Download Large Files with HTTPoison Async Requests

With HTTPoison is really easy to do HTTP requests in Elixir. If we need to get the latest BTC-USD exchange rate from the Coinbase API, we just use the HTTPoison.get! passing the url and query parameters.

iex> url = "https://api.coinbase.com/v2/prices/spot"
iex> resp = HTTPoison.get!(url, %{}, params: [currency: "USD"])

%HTTPoison.Response{
  body: "{\"data\":{\"amount\":\"3585.005\" ... }}",
  ...
  status_code: 200
}  

iex> %{"data" => %{"amount" => amount}} = Jason.decode!(resp.body)
iex> String.to_float(amount)
3585.005

We easily get the response with a JSON body containing the information we need. We then use a library like Jason to de-serialise the JSON string and then get the amount using pattern matching.

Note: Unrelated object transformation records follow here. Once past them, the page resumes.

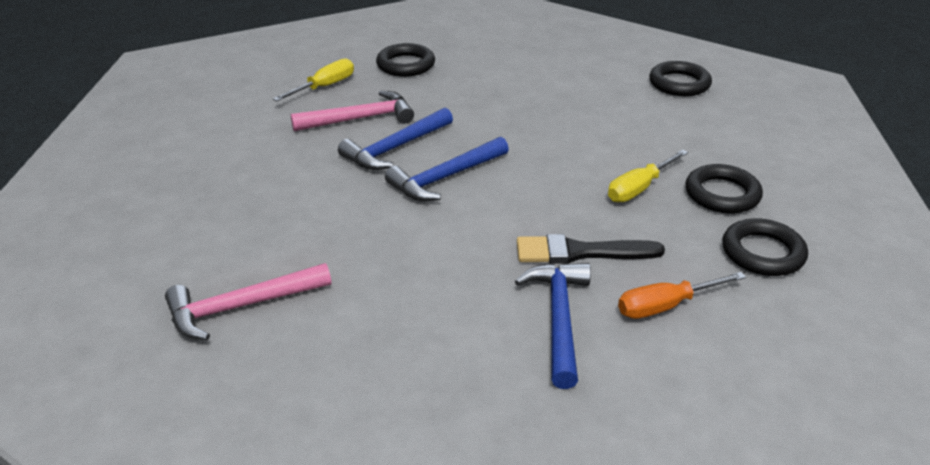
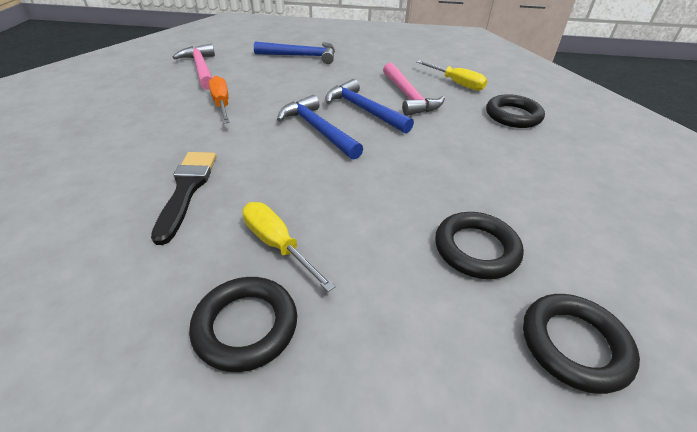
camera: 90 degrees right, 5 degrees up
(558, 319) = (112, 170): blue hammer -> blue hammer (301, 56)
(665, 306) = (81, 232): orange screwdriver -> orange screwdriver (221, 104)
(762, 253) = (108, 339): black ring -> black ring (476, 249)

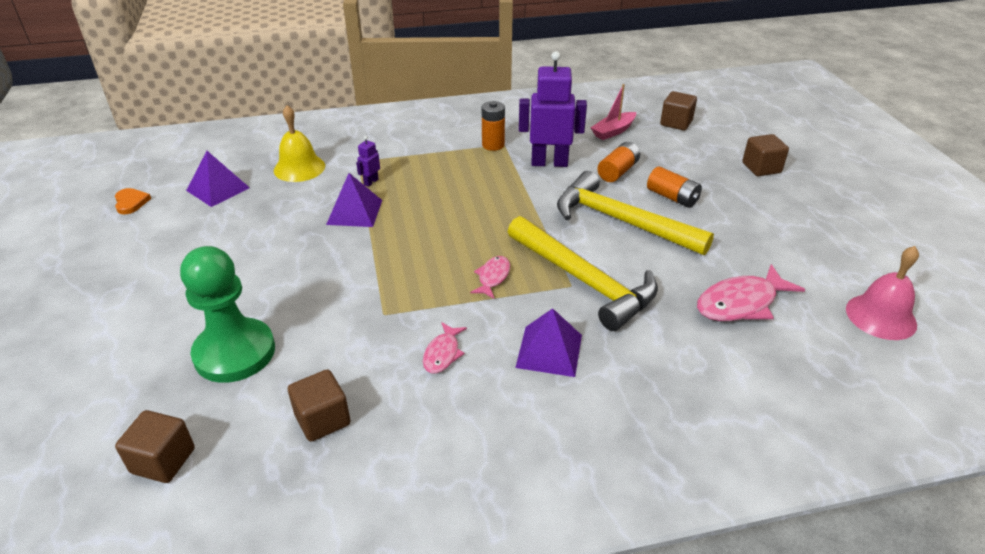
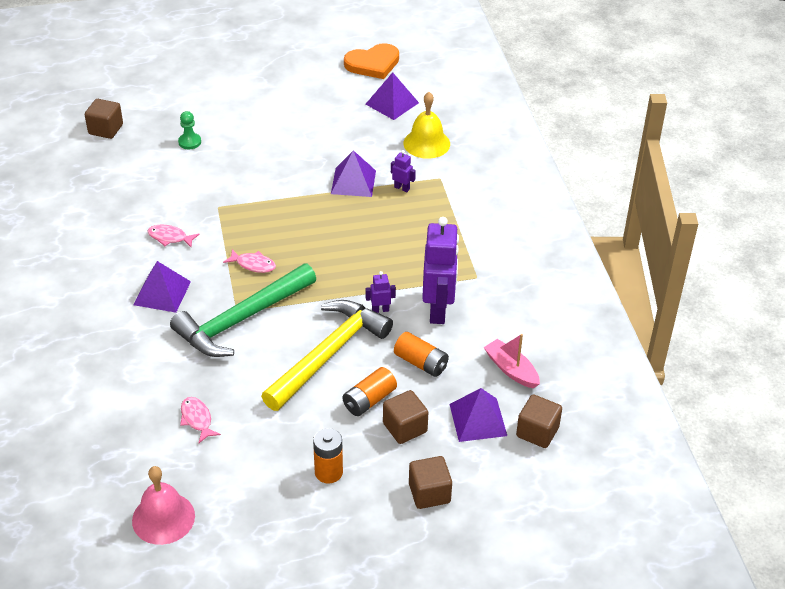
camera: 90 degrees right, 5 degrees up
(131, 202) = (373, 64): orange heart -> orange heart, size x1.79
(235, 353) = (189, 142): green pawn -> green pawn, size x0.42
(322, 419) = (122, 186): brown cube -> brown cube (405, 428)
(493, 145) = (474, 269): orange battery -> orange battery (328, 472)
(554, 193) = (380, 310): none -> purple robot
(584, 280) = (242, 320): yellow hammer -> green hammer
(673, 146) = (478, 419): none -> purple pyramid
(741, 303) = (197, 419): pink fish -> pink fish, size x0.56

HTTPoison holds the response in memory. In the most of the cases, like the one above, it’s not an issue since the data we keep in memory is minimal.

But sometime the files we need to download, or in general the responses we receive from an HTTP server, are far beyond what we should keep in memory.

Memory issues downloading a large file

Let’s consider for example one of the high resolution TIF images in the www.spacetelescope.org website

Hubble mosaic of the majestic Sombrero Galaxy

At this link we find the beautiful image above (which I just realised is also the image on the uncle Bob‘s Clean Code book cover). We see that there are different versions, and we are obviously interested at the heaviest one: Full size original, 171Mb.

Now, what happens if we download it using the HTTPoison.get! function as we did before?

We can easily monitor the memory allocation with the super-useful Erlang Observer. We start it with :observer.start. Like I’ve shown in other articles, with this tool is really easy to monitor the total allocated memory.

Initial allocated memory

In the image above, we see the initial total memory allocation (which is around 30mb) just after starting an iex session and the observer.

# url = "https://www.spacetelescope.org/static/archives/images/original/opo0328a.tif"
iex> resp = HTTPoison.get!(url)

%HTTPoison.Response{
  body: <<73, 73, 42, ...>>
...
}

iex> File.write! "image.tif", resp.body
:ok
iex> byte_size(resp.body)
180104580

It worked but we see that the image binary is fully kept in memory, precisely in resp.body.
It’s easy to see how this can lead to dangerous scenarios, especially if we need to handle multiple downloads in a production environment.

Async Requests

With HTTPoison we can make asynchronous requests and receive a large HTTP response in chunks.
To make an async request we just need to pass the stream_to option to the HTTPoison.get! function.

iex> resp = HTTPoison.get! url, %{}, stream_to: self()
%HTTPoison.AsyncResponse{id: #Reference<...>}

We see how the HTTPoison.get! function returns immediately a HTTPoison.AsyncResponse struct, identified by an id.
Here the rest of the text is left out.